• TASK TO COMPLETE:
Print nothing but the lines below starting at the line that holds "right eye: (566, 253)" and ending at the line that holds "right back paw: (59, 329)", including both, each exactly as written.
-------- SUPPLIED RECORDS --------
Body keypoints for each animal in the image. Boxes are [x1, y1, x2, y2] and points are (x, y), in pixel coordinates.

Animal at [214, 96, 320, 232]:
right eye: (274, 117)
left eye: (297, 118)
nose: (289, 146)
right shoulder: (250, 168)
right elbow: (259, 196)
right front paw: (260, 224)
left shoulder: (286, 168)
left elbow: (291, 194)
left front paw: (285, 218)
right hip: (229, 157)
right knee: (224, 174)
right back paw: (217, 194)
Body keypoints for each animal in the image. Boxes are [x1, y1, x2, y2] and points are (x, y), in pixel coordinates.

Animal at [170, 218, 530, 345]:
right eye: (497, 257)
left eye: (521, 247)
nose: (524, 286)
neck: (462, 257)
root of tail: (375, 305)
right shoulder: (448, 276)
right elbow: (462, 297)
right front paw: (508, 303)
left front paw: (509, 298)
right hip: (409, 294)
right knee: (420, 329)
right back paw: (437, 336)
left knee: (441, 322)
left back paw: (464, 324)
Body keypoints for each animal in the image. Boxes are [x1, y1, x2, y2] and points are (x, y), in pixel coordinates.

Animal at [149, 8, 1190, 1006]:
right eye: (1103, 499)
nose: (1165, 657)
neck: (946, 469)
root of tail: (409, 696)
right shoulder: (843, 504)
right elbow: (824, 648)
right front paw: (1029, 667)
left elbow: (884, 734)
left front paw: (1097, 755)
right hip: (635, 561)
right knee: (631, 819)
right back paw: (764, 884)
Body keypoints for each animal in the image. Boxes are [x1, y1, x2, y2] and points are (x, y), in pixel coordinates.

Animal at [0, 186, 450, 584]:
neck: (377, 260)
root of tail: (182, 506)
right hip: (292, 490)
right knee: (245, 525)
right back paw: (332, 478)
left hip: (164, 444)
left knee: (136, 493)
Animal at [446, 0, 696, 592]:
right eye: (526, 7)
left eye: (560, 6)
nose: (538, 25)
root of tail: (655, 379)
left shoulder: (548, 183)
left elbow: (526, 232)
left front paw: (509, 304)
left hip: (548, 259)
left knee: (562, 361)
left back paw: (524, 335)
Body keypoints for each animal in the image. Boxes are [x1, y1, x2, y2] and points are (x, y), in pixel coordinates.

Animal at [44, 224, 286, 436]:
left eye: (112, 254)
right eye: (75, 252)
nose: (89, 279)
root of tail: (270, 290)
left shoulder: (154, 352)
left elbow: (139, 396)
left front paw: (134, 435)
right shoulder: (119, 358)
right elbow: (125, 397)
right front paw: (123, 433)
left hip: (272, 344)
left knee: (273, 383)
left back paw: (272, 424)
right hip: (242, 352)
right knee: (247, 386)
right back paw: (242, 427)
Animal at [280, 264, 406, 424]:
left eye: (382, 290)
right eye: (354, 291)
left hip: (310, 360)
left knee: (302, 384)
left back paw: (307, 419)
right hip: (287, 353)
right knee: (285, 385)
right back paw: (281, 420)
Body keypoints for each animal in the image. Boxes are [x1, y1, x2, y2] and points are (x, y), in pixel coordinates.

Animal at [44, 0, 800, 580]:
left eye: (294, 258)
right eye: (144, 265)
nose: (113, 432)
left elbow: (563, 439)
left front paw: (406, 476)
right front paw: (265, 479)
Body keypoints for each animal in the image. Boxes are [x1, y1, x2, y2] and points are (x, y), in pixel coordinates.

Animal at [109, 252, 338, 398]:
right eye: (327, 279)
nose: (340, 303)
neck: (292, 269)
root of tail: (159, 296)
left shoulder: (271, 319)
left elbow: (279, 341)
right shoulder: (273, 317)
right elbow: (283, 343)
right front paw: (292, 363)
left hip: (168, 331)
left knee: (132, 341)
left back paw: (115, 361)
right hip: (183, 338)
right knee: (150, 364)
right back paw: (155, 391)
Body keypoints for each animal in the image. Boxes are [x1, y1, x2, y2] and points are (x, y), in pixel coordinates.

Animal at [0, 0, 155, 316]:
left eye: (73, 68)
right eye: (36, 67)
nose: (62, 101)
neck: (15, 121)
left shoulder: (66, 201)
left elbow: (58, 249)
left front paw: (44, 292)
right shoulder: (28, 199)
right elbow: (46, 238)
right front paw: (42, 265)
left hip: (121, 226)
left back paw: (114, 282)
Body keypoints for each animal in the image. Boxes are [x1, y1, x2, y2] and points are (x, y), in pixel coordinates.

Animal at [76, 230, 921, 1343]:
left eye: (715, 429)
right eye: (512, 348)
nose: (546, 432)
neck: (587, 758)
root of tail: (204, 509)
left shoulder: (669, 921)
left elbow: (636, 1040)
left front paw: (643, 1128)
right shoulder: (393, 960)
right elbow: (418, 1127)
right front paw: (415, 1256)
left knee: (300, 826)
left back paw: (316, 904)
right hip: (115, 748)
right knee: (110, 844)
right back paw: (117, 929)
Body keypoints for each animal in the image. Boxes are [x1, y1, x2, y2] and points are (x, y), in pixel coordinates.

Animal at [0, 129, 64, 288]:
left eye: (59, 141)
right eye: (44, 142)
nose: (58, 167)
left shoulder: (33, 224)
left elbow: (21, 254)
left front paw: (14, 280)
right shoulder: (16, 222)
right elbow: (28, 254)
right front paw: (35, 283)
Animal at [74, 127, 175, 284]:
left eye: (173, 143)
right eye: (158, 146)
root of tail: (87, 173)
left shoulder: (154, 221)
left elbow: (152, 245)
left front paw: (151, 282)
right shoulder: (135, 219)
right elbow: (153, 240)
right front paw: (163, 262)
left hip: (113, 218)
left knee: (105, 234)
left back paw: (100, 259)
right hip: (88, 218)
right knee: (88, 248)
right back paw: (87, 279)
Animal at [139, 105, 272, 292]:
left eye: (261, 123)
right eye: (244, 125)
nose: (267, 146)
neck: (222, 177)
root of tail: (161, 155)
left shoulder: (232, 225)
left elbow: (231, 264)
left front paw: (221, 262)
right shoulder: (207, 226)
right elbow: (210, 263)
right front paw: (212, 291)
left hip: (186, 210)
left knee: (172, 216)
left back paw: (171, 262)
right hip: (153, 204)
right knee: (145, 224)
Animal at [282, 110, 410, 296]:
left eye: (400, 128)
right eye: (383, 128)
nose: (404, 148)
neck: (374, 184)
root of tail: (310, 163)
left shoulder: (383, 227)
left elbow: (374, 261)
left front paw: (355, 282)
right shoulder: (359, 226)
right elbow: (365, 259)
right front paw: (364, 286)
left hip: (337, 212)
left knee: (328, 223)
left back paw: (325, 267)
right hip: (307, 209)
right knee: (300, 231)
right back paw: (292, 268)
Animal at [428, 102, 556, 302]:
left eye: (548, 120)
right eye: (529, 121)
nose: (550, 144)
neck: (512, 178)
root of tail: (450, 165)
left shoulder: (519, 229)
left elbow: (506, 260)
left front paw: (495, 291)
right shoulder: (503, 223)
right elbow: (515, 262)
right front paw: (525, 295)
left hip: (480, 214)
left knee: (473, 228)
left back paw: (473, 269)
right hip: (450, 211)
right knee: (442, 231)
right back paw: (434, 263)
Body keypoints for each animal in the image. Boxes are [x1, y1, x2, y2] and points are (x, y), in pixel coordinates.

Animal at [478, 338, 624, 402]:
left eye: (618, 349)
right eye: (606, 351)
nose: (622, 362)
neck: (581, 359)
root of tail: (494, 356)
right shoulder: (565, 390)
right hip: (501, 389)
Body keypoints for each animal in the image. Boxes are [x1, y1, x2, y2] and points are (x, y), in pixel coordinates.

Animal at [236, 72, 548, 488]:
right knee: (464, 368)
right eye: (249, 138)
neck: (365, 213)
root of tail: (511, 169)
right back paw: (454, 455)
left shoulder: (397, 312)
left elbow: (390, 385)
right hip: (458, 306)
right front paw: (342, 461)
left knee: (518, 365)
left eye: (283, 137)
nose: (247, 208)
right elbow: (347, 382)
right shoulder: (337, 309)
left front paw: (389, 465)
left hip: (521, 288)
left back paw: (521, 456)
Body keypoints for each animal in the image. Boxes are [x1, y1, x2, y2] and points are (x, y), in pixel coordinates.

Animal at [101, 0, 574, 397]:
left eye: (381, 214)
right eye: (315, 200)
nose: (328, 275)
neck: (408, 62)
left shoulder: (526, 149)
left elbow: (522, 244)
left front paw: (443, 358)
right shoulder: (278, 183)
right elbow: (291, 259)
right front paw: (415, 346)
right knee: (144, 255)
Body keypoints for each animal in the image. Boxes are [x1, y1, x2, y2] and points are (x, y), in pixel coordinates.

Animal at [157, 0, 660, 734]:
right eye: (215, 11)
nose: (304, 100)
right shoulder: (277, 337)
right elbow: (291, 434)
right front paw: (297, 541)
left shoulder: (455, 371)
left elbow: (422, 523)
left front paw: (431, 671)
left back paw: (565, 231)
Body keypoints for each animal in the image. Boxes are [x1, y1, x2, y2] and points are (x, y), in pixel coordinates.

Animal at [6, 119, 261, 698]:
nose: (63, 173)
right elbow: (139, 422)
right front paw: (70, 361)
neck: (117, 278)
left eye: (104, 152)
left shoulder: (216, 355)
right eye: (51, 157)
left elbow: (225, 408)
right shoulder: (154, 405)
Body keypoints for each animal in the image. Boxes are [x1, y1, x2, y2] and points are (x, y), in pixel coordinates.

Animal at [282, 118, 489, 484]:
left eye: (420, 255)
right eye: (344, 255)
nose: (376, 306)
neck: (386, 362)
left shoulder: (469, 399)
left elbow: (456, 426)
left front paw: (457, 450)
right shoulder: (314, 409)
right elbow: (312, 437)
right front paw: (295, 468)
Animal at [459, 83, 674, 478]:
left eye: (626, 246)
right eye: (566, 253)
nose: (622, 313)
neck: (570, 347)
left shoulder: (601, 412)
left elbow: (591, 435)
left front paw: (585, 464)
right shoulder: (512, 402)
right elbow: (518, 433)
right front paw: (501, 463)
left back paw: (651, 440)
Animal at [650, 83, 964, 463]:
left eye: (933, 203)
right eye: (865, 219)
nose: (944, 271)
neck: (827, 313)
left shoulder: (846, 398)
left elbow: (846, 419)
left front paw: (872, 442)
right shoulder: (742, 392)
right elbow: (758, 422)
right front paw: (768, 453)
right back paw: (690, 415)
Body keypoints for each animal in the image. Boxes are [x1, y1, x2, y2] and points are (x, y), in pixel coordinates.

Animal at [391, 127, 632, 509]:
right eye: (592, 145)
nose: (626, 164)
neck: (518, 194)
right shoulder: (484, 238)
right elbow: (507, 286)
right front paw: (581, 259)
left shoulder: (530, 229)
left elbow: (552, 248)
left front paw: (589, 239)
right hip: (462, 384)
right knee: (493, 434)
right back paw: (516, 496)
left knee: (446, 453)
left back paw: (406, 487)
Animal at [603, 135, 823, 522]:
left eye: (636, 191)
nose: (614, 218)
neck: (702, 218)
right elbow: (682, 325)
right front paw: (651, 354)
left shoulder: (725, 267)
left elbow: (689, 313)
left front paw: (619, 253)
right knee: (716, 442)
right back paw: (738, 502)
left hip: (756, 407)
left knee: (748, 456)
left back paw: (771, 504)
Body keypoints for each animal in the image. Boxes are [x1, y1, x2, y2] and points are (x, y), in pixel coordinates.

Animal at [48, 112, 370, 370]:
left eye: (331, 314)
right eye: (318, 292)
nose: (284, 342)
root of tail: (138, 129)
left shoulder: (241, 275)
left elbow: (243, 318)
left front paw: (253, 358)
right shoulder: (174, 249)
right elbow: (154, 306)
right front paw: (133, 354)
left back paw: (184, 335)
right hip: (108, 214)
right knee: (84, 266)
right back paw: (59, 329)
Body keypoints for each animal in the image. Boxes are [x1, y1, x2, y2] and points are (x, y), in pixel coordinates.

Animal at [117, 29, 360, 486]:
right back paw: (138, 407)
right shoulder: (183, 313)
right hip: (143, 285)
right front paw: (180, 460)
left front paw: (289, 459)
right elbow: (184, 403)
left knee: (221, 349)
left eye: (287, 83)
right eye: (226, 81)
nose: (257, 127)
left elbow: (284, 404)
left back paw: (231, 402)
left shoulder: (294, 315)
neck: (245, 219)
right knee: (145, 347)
--------
• SOLUTION BELOW:
right eye: (566, 253)
nose: (622, 313)
neck: (570, 347)
left shoulder: (601, 412)
left elbow: (591, 435)
left front paw: (585, 464)
right shoulder: (512, 402)
right elbow: (518, 433)
right front paw: (501, 463)
left back paw: (651, 440)
Animal at [650, 83, 964, 463]:
left eye: (933, 203)
right eye: (865, 219)
nose: (944, 271)
neck: (827, 313)
left shoulder: (846, 398)
left elbow: (846, 419)
left front paw: (872, 442)
right shoulder: (742, 392)
right elbow: (758, 422)
right front paw: (768, 453)
right back paw: (690, 415)
Body keypoints for each animal in the image. Boxes are [x1, y1, x2, y2] and points are (x, y), in pixel coordinates.

Animal at [391, 127, 632, 509]:
right eye: (592, 145)
nose: (626, 164)
neck: (518, 194)
right shoulder: (484, 238)
right elbow: (507, 286)
right front paw: (581, 259)
left shoulder: (530, 229)
left elbow: (552, 248)
left front paw: (589, 239)
right hip: (462, 384)
right knee: (493, 434)
right back paw: (516, 496)
left knee: (446, 453)
left back paw: (406, 487)
Animal at [603, 135, 823, 522]:
left eye: (636, 191)
nose: (614, 218)
neck: (702, 218)
right elbow: (682, 325)
right front paw: (651, 354)
left shoulder: (725, 267)
left elbow: (689, 313)
left front paw: (619, 253)
right knee: (716, 442)
right back paw: (738, 502)
left hip: (756, 407)
left knee: (748, 456)
left back paw: (771, 504)
Body keypoints for each animal in the image. Boxes are [x1, y1, x2, y2] and points are (x, y), in pixel coordinates.

Animal at [48, 112, 370, 370]:
left eye: (331, 314)
right eye: (318, 292)
nose: (284, 342)
root of tail: (138, 129)
left shoulder: (241, 275)
left elbow: (243, 318)
left front paw: (253, 358)
right shoulder: (174, 249)
right elbow: (154, 306)
right front paw: (133, 354)
left back paw: (184, 335)
right hip: (108, 214)
right knee: (84, 266)
right back paw: (59, 329)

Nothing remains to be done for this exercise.